Cinco anos depois do fim dos contratos com as concessionárias privadas, o debate em torno dos pedágios segue longe do consenso no Rio Grande do Sul. Criada pelo governo do Estado para ocupar o vácuo deixado pelas antigas administradoras e atender aos anseios por obras nunca executadas, a Empresa Gaúcha de Rodovias (EGR) ostenta finanças em dia e estrutura enxuta, mas patina para dar conta das demandas represadas.
Desde que começou a operar, em 2013, a estatal fez reparos em 2.085 quilômetros de asfalto – média de 417 por ano, em uma malha de 908. Concluiu acessos, travessias urbanas e obras em pontes, mas só duplicou 4,2 quilômetros.
O início dessa história remonta à década de 1990, quando o então governador Antônio Britto (à época no PMDB) concedeu sete polos. Nos 15 anos seguintes, o negócio motivou debates políticos históricos – a começar pela campanha de 1998, quando, no auge do embate, Olívio Dutra (PT) venceu a eleição com o slogan “Britto é o pedágio, Olívio é o caminho”.
Os anos passaram e a controvérsia nunca cessou, nem quando Tarso Genro (PT), à frente do Piratini entre 2011 e 2014, decidiu acabar com as concessões e criar a EGR. A nova era teve início com a extinção da praça de Farroupilha, na Serra. Desde então, a estatal assumiu três postos comunitários e herdou 11 estruturas da iniciativa privada.
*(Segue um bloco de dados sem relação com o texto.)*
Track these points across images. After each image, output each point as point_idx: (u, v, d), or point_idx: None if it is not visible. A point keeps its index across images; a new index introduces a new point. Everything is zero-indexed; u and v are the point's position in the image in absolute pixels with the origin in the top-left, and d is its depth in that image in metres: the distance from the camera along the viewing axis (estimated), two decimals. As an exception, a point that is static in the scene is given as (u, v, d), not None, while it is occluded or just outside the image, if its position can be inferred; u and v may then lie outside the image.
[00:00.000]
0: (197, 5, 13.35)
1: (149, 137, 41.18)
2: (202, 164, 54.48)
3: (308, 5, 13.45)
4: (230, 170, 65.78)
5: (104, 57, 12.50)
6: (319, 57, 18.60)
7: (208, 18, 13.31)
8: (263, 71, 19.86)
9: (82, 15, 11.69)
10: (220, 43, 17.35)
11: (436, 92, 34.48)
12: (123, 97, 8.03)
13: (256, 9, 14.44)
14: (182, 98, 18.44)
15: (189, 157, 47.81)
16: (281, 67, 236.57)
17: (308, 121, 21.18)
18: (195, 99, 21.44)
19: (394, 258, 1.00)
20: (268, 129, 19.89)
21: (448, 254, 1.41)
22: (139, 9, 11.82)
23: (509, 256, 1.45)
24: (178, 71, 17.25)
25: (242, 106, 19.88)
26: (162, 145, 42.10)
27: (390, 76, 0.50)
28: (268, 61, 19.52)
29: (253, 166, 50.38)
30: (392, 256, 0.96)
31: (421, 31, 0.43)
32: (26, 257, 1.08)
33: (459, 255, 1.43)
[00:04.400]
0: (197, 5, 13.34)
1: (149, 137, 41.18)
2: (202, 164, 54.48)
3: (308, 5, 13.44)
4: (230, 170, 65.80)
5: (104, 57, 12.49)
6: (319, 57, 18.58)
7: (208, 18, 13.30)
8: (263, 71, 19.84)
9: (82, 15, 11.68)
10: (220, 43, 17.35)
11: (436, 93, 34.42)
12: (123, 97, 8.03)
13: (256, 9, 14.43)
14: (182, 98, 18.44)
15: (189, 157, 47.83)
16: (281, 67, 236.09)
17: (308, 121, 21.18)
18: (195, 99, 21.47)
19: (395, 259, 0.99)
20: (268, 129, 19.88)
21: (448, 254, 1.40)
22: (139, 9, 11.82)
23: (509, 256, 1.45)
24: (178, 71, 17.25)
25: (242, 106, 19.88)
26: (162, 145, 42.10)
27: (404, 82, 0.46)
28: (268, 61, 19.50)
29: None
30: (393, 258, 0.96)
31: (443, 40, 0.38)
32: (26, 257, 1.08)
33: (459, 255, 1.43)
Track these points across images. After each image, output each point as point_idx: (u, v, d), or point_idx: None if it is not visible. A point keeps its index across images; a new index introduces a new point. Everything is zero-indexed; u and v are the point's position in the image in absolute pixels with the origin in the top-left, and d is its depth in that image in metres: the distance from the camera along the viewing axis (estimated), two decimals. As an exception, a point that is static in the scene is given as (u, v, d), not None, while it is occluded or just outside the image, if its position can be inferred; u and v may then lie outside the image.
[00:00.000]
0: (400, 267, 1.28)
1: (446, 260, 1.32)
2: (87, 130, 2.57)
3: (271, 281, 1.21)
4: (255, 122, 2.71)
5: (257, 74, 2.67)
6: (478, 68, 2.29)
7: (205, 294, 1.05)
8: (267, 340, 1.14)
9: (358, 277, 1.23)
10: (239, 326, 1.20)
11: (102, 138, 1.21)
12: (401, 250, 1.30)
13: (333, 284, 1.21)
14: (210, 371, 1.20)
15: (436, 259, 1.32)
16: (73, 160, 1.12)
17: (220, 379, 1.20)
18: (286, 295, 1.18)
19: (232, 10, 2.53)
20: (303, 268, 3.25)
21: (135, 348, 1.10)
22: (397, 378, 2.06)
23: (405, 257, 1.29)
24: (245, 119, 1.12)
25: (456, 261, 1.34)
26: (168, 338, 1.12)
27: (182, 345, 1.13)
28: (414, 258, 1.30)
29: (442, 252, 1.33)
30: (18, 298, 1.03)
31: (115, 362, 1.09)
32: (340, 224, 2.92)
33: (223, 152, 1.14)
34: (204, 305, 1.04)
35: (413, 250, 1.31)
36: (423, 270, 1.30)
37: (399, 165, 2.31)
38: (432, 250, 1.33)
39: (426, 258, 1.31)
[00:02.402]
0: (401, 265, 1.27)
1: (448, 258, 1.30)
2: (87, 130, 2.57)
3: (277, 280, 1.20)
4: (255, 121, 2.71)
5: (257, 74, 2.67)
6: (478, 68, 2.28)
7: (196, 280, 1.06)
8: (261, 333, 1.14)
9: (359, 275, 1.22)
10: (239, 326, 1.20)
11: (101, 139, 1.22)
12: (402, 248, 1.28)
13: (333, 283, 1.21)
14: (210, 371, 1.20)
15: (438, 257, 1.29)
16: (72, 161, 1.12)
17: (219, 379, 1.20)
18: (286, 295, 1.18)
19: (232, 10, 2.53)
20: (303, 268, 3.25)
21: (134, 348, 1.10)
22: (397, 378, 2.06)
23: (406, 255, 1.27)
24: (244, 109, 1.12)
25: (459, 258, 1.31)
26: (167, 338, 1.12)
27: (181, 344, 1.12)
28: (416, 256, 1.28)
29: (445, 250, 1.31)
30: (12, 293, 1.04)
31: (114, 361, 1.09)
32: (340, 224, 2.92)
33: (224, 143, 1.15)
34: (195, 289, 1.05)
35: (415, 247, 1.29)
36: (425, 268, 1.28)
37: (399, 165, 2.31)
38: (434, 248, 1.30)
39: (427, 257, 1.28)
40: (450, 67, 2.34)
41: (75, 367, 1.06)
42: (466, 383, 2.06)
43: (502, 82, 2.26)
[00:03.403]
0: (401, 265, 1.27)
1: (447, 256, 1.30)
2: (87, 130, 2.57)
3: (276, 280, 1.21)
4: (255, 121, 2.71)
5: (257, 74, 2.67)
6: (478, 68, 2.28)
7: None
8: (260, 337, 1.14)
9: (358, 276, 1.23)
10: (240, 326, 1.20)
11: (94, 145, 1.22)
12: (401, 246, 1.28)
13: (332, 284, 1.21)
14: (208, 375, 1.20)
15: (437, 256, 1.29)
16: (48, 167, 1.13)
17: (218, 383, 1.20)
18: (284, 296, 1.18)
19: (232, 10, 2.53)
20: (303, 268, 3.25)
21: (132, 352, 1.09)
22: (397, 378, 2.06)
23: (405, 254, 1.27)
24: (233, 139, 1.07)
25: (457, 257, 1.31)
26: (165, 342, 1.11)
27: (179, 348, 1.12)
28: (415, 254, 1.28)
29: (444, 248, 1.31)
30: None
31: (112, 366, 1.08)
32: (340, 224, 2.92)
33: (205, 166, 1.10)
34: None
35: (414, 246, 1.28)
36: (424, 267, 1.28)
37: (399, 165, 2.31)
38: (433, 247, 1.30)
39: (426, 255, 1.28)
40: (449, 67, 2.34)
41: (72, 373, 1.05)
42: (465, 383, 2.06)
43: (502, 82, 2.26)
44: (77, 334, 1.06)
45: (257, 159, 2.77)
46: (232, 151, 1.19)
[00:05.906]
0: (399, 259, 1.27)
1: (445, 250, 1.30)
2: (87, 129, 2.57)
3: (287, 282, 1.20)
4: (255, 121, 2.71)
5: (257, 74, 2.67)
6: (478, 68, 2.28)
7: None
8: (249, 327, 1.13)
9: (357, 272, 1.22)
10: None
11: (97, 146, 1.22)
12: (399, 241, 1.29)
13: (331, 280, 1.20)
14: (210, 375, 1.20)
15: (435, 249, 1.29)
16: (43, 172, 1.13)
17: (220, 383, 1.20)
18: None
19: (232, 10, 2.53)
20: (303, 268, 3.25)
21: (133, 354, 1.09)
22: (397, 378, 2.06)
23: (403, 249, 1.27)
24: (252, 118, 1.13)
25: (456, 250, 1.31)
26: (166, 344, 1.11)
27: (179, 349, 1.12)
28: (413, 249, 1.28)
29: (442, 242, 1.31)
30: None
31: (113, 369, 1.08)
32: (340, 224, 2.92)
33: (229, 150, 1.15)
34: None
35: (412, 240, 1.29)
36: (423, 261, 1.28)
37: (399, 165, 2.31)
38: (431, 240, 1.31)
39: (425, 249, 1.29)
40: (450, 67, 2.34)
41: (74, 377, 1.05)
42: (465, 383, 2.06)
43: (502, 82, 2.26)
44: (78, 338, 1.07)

Surgiu com a promessa de baixar tarifas, ser ágil e capaz de aplicar 85% da receita em obras. A redução dos valores aconteceu, mas a mudança não foi o que se esperava.
– Havia esperança de melhora, porque as concessionárias deixaram muito a desejar, mas logo veio a decepção – recorda Giovane Wickert (PSB), prefeito de Venâncio Aires, sede de uma das praças.
Duelo de versões entre gestões atual e anterior
Sem estrutura, a EGR começou do zero. No início, apelou a contratos emergenciais para tapar buracos e conter reclamações.
– Após 15 anos de concessões problemáticas, as pessoas achavam que tínhamos de resolver tudo da noite para o dia. Não foi fácil – lembra o ex-presidente da empresa Luiz Carlos Bertotto.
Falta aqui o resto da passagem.